--- DATA SHOWN ---

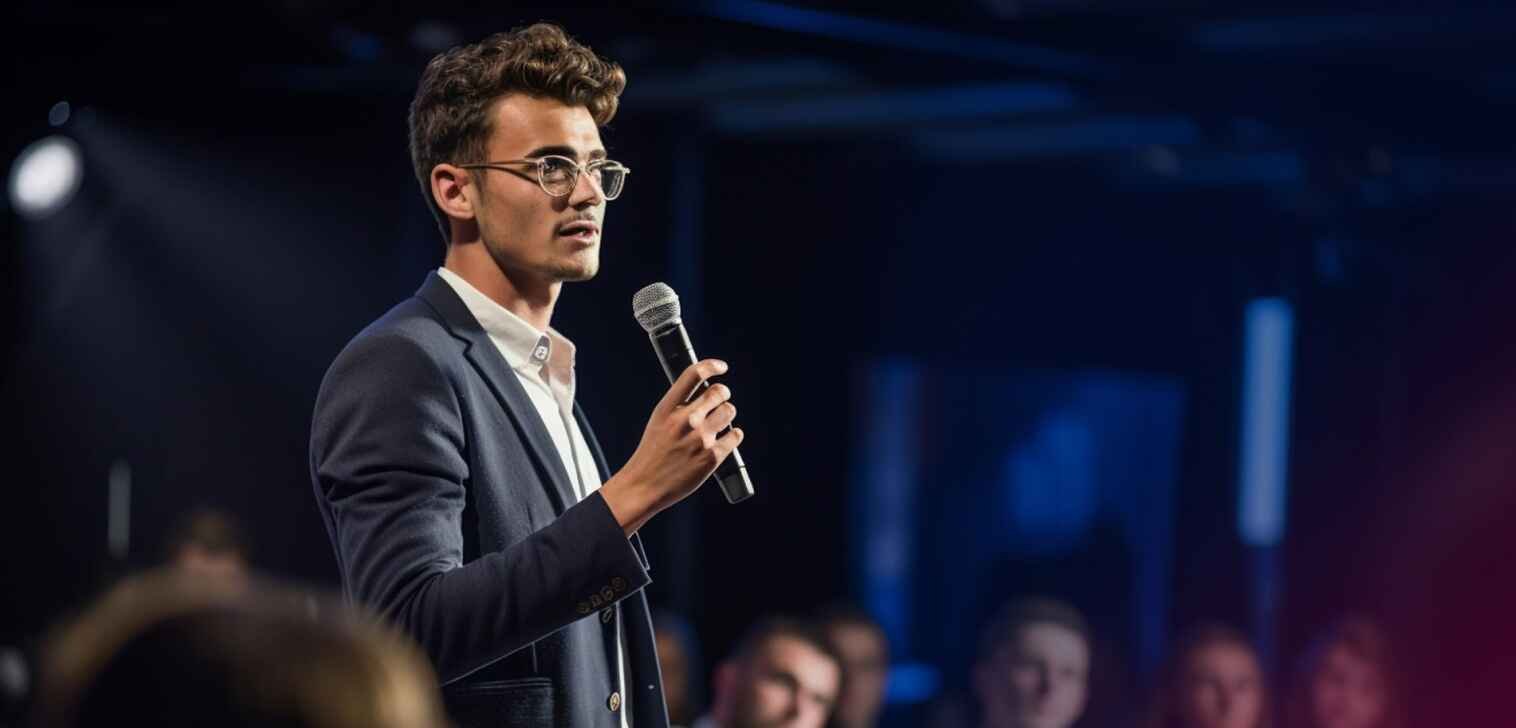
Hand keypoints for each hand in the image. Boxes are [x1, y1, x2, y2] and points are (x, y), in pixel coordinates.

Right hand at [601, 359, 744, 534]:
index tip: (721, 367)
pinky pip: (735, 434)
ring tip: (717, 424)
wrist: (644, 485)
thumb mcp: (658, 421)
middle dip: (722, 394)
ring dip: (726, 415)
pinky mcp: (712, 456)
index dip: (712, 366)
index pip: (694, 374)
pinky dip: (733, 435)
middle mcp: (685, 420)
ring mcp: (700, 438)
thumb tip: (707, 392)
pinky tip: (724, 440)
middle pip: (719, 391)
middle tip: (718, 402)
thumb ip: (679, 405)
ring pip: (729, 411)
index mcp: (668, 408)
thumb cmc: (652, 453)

---
--- DATA SHOWN ---

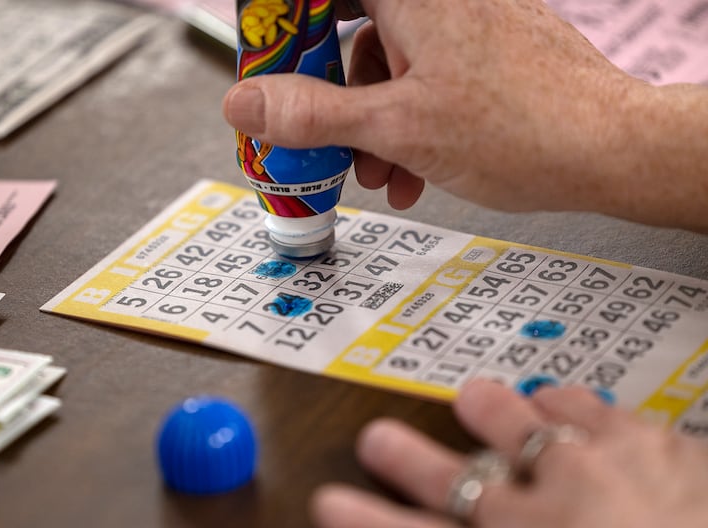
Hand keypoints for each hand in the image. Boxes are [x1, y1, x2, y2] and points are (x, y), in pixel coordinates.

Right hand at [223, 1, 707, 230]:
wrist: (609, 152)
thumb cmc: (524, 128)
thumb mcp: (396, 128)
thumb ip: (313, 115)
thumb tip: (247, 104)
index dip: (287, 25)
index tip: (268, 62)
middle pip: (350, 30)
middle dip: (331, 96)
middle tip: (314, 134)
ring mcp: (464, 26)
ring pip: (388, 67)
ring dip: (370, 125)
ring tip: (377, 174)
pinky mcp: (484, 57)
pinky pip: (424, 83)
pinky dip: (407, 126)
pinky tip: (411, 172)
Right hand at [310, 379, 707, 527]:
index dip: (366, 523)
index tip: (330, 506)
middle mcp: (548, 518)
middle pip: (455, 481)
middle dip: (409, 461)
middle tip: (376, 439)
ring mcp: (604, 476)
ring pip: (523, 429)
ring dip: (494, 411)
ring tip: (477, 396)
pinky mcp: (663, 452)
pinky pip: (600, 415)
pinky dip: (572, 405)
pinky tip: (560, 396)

---

Beginning at the line above with "ring tip: (717, 424)" and finishing at the line with "thumb cmc: (652, 453)", return each line exactly and return nothing else.

YOUR RESPONSE |
ring tip: (717, 424)
wrist: (644, 485)
thumb mcp: (658, 421)
middle dip: (722, 394)
ring dip: (726, 415)
pinky mcp: (712, 456)
index dip: (712, 366)
index pip: (694, 374)
pinky dip: (733, 435)
middle mcp: (685, 420)
ring mcp: (700, 438)
thumb tip: (707, 392)
pinky tip: (724, 440)
middle pip: (719, 391)
middle tip: (718, 402)
thumb ip: (679, 405)
ring pip: (729, 411)
index mcp: (668, 408)
thumb cmc: (652, 453)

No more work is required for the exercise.